Operating Systems I

Tutorial 6

  1. What is the meaning of the term 'working set'?
    The set of pages which a process is currently using. Larger working set means that more of the process's pages need to be in memory; a small set means that the process is using only a few pages. Working set typically changes as a program runs.
  2. Describe how an OS might simulate 'accessed' and 'dirty' bits for a page, if the hardware does not directly support them.
    Set page to 'not readable' (fault on read), and 'not writable' (fault on write).

    When a read fault occurs for the page, set the 'accessed' bit, mark the page as readable, and restart the faulted instruction.

    When a write fault occurs, set both 'accessed' and 'dirty' bits, mark the page as readable and writable, and restart the instruction.

  3. Say how the NRU (Not Recently Used page replacement algorithm) uses the accessed and dirty bits to decide which pages to evict.
    Uses the accessed bit and dirty bit as the MSB and LSB of a 2-bit priority number:
    accesseddirtypriority
    000
    011
    102
    113
    Evicts pages with lower priority numbers first.
  4. What would be the advantage in a memory management unit supporting 'context IDs' for processes' address spaces?

    (Context ID: value assigned to a process's address space to distinguish the same page numbers in different processes' address spaces in the TLB. The translation lookaside buffer matches virtual addresses on both page number and context ID.)

    Advantage is that TLB does not need to be flushed on a context switch: just load a different context ID into the MMU's 'current context' register.

  5. What are the respective pros and cons of bitmap and linked list memory allocation schemes?

    Bitmap: memory-efficient (only one bit overhead per allocation unit), but slow on allocation (must search for runs of consecutive 0 bits).

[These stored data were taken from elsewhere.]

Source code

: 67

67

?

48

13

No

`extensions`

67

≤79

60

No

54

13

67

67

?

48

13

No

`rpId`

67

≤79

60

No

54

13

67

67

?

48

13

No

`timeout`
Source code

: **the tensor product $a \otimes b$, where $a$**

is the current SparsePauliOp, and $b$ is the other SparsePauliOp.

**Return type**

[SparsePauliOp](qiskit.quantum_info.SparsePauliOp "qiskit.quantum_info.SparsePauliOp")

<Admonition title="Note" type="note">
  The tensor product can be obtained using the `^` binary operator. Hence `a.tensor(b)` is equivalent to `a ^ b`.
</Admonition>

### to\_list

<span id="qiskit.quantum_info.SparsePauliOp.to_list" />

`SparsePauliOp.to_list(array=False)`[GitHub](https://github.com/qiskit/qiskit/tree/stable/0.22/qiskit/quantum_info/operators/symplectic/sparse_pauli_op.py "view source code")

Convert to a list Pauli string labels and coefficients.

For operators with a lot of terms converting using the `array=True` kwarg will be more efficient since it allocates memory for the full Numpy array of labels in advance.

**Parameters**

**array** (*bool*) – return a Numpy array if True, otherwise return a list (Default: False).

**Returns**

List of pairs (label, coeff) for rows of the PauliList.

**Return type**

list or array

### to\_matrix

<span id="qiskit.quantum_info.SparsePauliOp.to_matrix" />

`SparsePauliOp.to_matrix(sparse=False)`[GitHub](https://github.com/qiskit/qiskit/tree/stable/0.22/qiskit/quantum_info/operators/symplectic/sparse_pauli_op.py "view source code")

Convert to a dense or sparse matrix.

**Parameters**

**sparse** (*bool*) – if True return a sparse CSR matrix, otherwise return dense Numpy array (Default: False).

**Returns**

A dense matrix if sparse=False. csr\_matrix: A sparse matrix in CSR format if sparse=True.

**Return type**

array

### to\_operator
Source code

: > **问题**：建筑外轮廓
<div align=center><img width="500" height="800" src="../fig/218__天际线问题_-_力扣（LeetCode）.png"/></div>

    Linked-list: faster (than the bitmap method), but larger overheads (one list node per hole and per block). Must explicitly merge holes.

  6. The Amiga OS uses the linked-list method of heap allocation. It uses a single list of memory holes. It does not explicitly keep track of allocated memory, but when memory is deallocated, a new hole is created, and added to the end of the list of holes. Think of one advantage and one disadvantage of this method.

    Advantages: memory-efficient (no list of allocated blocks), fast (only holes are searched).

    Disadvantages: difficult to merge holes because the hole list is sorted in random order (deallocated blocks placed at the end of the hole list). (In fact the AmigaOS doesn't merge holes, sometimes leading to awful memory fragmentation.)

  7. What happens to a memory block in the buddy system when it is deallocated?

    If the block's 'buddy' is also free, merge them (producing a block twice the size), and deallocate the merged block (remembering to remove the buddy from its free block list).

    If the block's buddy is not on the free list, just add the block to the list.

    The buddy of a block is a block which is adjacent and which, when combined with the block, produces a block twice the size, on an address which is divisible by the combined block size.

    There is a different free block list for every (power of two) block size.